Effects of AI-assisted review presentation formats on consumer decision-making efficiency from a cognitive load perspective
摘要
The value of experiential products, such as movies, is difficult to directly perceive, making online reviews a key factor in decision-making. The overwhelming volume of reviews exacerbates information overload, increasing the cognitive burden on consumers during decision-making. Therefore, the effective processing of information is crucial to the decision-making experience, and human-AI collaboration offers a new pathway in this regard. In this context, this study, based on cognitive load theory and cognitive fit theory, explores the impact mechanisms of AI-driven review presentation formats on consumer movie decisions, and the differences across various movie types. We classify movies into high cognitive demand (complex narrative, information-dense) and low cognitive demand (simple narrative, straightforward information), and design a 2 (review presentation format: bullet-point vs. paragraph) × 2 (movie type: low vs. high cognitive demand) experiment.
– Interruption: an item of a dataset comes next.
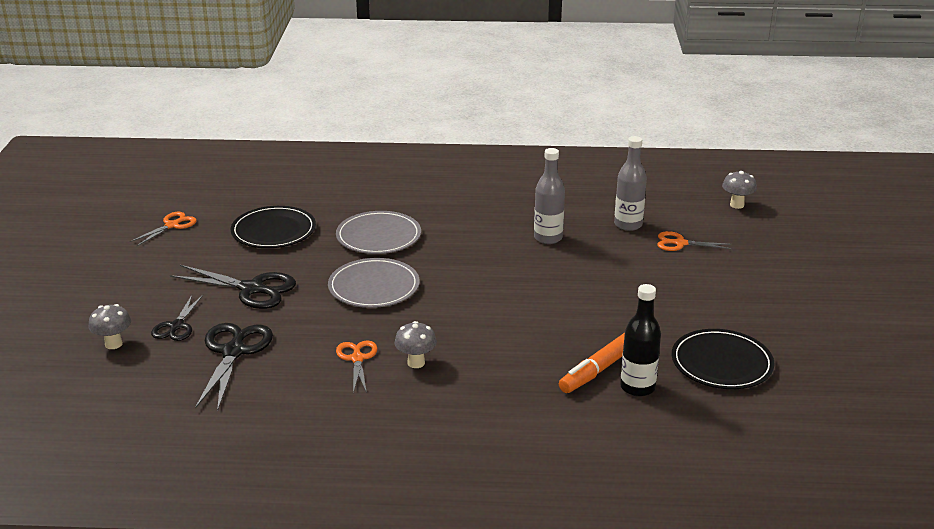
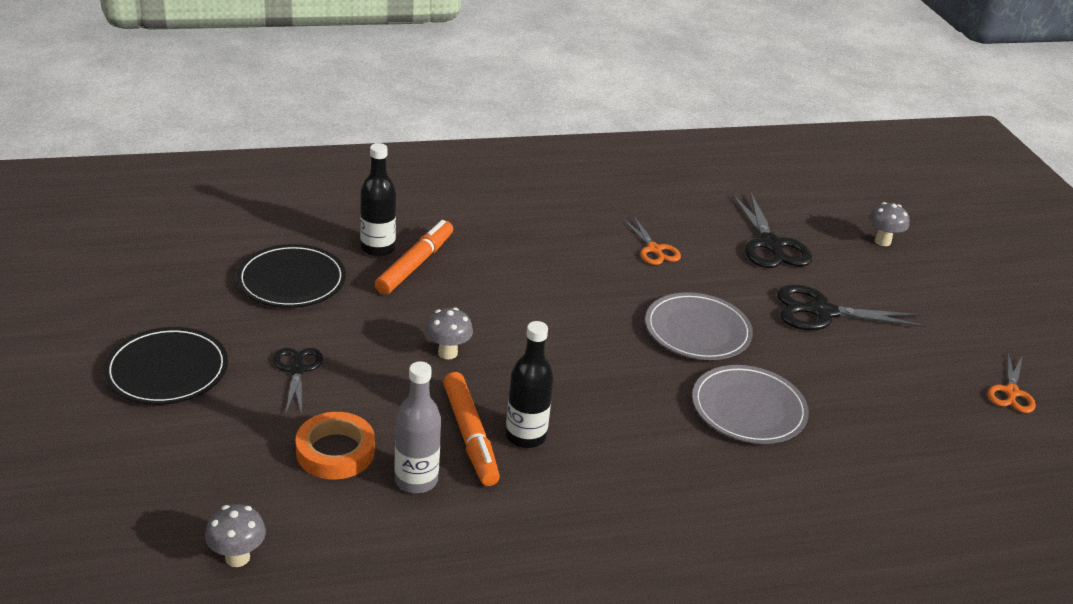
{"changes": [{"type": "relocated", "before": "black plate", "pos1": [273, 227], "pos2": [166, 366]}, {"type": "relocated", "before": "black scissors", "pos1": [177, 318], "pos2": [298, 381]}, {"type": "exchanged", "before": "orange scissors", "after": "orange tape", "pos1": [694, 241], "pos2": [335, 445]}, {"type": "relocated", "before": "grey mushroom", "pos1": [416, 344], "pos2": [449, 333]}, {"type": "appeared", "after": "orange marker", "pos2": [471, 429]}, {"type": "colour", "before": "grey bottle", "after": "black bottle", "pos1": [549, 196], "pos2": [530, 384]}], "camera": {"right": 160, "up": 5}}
The results reveal that, in high cognitive demand contexts, bullet-point reviews significantly reduce cognitive load by 11.8% (see the Results section for details), while in low cognitive demand contexts, no significant differences are found. Additionally, cognitive load plays a key mediating role in these effects, and the strength of this mediation is moderated by the cognitive demands of the task. This study uncovers the interaction between review presentation formats and task complexity, and how this interaction influences decision-making through cognitive load. Based on these findings, we propose contextualized and personalized information presentation design principles, offering new theoretical insights and practical frameworks for AI-driven information presentation research and platform review system optimization.